Given data START

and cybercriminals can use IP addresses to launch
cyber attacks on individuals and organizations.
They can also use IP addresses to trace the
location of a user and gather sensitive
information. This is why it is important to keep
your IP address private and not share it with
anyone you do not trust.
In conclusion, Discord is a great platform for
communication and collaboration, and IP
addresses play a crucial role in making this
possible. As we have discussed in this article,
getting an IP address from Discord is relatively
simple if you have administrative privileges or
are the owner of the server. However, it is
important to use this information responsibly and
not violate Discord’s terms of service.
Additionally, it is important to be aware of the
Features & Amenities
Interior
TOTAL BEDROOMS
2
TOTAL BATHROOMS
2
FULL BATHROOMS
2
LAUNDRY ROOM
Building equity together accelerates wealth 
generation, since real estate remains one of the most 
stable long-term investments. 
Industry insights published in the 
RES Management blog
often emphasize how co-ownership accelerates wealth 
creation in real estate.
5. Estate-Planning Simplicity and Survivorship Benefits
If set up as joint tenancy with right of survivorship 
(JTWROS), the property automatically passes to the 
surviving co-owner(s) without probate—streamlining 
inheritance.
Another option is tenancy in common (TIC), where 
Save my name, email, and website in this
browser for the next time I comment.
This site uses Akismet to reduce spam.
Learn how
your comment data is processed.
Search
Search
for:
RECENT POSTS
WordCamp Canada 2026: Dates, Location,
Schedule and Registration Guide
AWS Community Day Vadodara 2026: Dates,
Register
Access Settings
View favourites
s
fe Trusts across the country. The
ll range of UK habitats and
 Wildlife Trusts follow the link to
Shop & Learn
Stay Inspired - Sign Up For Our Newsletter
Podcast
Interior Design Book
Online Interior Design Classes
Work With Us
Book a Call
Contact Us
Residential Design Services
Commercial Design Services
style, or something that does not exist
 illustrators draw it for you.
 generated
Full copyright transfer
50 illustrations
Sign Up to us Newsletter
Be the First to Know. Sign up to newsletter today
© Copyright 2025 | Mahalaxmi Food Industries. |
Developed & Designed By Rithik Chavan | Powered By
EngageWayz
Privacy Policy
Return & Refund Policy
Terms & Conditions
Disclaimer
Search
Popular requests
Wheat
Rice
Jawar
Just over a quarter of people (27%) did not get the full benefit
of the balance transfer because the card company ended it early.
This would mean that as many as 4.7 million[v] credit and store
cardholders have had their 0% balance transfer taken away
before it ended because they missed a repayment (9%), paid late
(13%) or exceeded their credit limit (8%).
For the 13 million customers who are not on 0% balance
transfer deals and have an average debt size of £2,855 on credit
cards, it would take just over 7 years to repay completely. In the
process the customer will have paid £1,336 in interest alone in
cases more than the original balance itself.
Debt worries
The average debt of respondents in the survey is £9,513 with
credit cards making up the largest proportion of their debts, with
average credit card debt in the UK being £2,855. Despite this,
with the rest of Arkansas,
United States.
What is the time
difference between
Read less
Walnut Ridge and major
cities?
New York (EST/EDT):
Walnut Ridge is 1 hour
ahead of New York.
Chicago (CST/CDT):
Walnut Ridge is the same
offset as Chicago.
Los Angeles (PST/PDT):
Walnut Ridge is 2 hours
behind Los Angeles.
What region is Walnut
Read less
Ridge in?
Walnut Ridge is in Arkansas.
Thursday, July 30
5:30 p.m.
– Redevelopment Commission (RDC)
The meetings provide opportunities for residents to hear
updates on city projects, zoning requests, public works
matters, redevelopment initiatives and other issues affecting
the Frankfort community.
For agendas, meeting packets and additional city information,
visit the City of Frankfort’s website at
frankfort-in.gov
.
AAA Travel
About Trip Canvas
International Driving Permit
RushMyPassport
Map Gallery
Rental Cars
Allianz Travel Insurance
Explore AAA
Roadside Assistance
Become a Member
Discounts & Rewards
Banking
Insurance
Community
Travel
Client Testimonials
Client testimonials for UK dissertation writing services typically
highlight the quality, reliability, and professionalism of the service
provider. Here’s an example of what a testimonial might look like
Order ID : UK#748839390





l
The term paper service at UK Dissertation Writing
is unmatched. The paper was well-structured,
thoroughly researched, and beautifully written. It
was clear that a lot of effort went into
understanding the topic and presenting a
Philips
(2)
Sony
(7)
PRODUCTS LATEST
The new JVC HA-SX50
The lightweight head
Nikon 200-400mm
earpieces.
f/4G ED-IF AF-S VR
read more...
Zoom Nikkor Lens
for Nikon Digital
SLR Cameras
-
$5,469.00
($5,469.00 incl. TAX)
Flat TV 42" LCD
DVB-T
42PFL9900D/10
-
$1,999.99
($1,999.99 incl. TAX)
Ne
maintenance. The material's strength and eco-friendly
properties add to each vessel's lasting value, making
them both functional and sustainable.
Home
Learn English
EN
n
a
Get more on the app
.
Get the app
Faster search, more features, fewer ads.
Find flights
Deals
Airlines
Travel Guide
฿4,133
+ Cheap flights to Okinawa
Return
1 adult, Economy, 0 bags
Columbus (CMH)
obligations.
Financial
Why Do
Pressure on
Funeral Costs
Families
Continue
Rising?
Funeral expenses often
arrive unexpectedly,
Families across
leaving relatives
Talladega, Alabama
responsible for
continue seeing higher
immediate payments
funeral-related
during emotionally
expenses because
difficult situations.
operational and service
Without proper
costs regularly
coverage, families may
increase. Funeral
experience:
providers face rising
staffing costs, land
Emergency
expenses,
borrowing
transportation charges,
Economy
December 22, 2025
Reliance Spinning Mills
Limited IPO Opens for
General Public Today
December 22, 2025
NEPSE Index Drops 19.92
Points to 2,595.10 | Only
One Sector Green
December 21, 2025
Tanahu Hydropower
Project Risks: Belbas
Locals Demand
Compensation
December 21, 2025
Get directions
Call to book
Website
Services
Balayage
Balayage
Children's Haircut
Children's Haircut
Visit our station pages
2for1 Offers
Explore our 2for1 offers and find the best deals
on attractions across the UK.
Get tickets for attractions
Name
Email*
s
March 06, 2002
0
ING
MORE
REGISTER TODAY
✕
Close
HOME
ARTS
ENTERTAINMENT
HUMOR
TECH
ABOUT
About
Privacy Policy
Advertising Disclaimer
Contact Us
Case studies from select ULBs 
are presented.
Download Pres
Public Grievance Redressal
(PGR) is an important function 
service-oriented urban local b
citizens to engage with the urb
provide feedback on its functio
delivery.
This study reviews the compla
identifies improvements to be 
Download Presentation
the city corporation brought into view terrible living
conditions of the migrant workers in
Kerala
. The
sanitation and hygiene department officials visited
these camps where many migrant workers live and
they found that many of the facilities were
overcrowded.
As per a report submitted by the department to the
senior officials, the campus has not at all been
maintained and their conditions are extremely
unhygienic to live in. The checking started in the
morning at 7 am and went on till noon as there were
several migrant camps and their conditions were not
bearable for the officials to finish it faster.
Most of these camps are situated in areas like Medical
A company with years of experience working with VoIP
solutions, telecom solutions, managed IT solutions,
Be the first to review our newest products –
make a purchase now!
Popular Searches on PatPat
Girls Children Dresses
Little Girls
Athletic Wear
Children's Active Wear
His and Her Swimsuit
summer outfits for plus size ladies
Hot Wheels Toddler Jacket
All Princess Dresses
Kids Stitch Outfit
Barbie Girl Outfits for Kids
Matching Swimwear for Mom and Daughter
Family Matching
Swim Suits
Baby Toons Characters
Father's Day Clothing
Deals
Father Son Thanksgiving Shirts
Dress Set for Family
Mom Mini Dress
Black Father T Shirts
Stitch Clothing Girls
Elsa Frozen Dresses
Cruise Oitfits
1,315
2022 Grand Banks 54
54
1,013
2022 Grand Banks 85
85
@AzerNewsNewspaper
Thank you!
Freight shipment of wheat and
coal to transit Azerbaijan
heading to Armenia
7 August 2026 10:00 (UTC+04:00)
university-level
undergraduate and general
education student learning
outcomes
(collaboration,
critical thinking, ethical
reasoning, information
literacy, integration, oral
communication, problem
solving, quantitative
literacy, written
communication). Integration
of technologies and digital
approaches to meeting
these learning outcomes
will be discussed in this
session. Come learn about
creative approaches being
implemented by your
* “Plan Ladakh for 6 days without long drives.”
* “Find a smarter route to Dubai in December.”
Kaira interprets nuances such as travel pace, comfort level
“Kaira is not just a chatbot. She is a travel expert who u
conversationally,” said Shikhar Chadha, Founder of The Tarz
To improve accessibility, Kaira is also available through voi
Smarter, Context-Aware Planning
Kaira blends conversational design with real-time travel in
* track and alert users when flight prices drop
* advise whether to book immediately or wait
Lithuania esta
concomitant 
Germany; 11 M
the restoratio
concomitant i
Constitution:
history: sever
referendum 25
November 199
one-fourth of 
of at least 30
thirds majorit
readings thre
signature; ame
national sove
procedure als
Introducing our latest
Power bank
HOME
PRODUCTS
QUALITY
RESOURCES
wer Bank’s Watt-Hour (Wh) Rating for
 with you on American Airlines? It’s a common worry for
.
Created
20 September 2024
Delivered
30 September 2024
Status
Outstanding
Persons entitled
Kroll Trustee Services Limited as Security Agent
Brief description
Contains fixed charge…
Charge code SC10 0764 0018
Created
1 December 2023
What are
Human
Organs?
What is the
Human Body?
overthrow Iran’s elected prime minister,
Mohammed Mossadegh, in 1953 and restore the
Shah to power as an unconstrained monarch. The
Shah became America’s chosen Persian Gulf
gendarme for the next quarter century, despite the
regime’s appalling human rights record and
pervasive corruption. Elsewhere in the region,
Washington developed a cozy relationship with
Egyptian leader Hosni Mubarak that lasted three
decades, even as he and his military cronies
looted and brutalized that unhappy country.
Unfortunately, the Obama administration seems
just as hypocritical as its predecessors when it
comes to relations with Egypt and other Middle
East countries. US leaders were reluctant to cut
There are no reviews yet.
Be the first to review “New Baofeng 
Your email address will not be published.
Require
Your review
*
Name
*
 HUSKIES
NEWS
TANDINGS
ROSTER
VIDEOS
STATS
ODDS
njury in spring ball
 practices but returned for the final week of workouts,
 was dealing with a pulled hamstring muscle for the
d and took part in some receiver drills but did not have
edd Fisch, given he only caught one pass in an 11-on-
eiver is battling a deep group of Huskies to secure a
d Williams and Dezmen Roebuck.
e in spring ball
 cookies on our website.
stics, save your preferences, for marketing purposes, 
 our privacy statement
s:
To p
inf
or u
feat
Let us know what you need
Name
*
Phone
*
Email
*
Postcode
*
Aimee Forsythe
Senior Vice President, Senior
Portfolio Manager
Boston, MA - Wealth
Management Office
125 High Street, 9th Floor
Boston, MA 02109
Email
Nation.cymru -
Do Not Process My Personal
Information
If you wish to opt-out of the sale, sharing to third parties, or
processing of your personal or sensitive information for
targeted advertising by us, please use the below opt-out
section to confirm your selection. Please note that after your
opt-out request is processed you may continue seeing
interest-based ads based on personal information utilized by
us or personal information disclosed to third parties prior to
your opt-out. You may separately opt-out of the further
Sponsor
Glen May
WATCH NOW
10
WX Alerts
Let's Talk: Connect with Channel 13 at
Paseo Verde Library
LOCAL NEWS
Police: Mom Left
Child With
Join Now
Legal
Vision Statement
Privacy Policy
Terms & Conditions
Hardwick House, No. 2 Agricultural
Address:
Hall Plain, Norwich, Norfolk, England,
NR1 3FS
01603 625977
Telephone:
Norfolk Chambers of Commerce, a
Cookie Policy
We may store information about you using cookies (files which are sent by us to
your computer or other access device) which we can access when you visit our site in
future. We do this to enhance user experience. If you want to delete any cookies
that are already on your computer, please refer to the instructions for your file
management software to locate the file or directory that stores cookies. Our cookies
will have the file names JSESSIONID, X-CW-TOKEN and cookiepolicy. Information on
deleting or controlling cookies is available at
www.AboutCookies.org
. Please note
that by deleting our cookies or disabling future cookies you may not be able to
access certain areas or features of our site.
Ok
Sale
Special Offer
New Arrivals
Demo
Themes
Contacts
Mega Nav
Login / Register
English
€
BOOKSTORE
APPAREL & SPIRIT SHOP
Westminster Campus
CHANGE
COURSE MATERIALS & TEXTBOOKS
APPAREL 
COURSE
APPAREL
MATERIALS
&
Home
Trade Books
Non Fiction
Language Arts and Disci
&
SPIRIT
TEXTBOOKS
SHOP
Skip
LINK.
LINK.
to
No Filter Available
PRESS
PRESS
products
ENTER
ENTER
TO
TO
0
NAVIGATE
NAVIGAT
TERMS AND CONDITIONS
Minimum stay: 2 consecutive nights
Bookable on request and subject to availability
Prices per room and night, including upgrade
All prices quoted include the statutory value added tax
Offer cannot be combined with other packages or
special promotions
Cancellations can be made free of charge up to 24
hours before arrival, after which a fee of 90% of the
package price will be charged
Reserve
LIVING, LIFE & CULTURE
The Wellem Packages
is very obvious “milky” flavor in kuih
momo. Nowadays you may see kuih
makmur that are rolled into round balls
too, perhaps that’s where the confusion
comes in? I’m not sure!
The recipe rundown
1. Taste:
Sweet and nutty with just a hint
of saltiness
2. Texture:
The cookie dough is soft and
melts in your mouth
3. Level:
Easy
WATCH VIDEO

Given data END

*Aim of the exercise*. Reproduce the lines from the start of the records through the line that contains "Building equity together accelerates wealth", both included.

*Expected answer*.
and cybercriminals can use IP addresses to launch
cyber attacks on individuals and organizations.
They can also use IP addresses to trace the
location of a user and gather sensitive
information. This is why it is important to keep
your IP address private and not share it with
anyone you do not trust.
In conclusion, Discord is a great platform for
communication and collaboration, and IP
addresses play a crucial role in making this
possible. As we have discussed in this article,
getting an IP address from Discord is relatively
simple if you have administrative privileges or
are the owner of the server. However, it is
important to use this information responsibly and
not violate Discord’s terms of service.
Additionally, it is important to be aware of the
Features & Amenities
Interior
TOTAL BEDROOMS
2
TOTAL BATHROOMS
2
FULL BATHROOMS
2
LAUNDRY ROOM
Building equity together accelerates wealth 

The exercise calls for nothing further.